## WORK INSTRUCTION
Filter the entries for the string "segunda". Copy each line that has it.

——

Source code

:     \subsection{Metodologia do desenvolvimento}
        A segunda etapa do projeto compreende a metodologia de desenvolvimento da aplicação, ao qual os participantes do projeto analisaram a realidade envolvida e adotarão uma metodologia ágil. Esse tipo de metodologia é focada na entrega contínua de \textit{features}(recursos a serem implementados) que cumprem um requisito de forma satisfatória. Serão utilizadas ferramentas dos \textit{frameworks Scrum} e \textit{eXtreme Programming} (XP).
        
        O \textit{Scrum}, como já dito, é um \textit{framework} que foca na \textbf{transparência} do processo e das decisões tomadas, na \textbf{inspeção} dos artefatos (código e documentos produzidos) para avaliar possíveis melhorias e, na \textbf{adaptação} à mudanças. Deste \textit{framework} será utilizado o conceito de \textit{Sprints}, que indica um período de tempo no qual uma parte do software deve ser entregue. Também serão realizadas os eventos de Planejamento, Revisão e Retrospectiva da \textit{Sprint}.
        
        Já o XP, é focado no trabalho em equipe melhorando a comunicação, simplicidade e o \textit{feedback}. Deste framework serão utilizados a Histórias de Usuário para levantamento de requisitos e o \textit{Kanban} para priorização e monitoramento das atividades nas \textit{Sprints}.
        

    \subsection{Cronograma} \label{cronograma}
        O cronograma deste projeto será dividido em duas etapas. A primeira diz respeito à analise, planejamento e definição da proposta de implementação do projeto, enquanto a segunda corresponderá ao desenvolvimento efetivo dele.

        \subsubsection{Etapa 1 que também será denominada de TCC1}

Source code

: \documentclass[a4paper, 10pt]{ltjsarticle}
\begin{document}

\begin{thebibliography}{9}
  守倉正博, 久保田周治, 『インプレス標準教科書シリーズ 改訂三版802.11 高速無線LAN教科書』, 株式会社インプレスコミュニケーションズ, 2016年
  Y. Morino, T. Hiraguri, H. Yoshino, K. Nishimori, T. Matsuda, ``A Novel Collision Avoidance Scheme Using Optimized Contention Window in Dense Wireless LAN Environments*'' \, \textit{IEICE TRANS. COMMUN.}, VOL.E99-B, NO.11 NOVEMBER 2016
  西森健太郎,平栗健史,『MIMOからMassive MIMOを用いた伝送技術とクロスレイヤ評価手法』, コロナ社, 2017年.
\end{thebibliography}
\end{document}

——

## ANSWER FOR THIS EXERCISE
        A segunda etapa do projeto compreende a metodologia de desenvolvimento da aplicação, ao qual os participantes do projeto analisaram a realidade envolvida e adotarão uma metodologia ágil. Esse tipo de metodologia é focada na entrega contínua de \textit{features}(recursos a serem implementados) que cumprem um requisito de forma satisfatória. Serão utilizadas ferramentas dos \textit{frameworks Scrum} e \textit{eXtreme Programming} (XP).
        O cronograma deste projeto será dividido em duas etapas. A primeira diz respeito à analise, planejamento e definição da proposta de implementação do projeto, enquanto a segunda corresponderá ao desenvolvimento efetivo dele.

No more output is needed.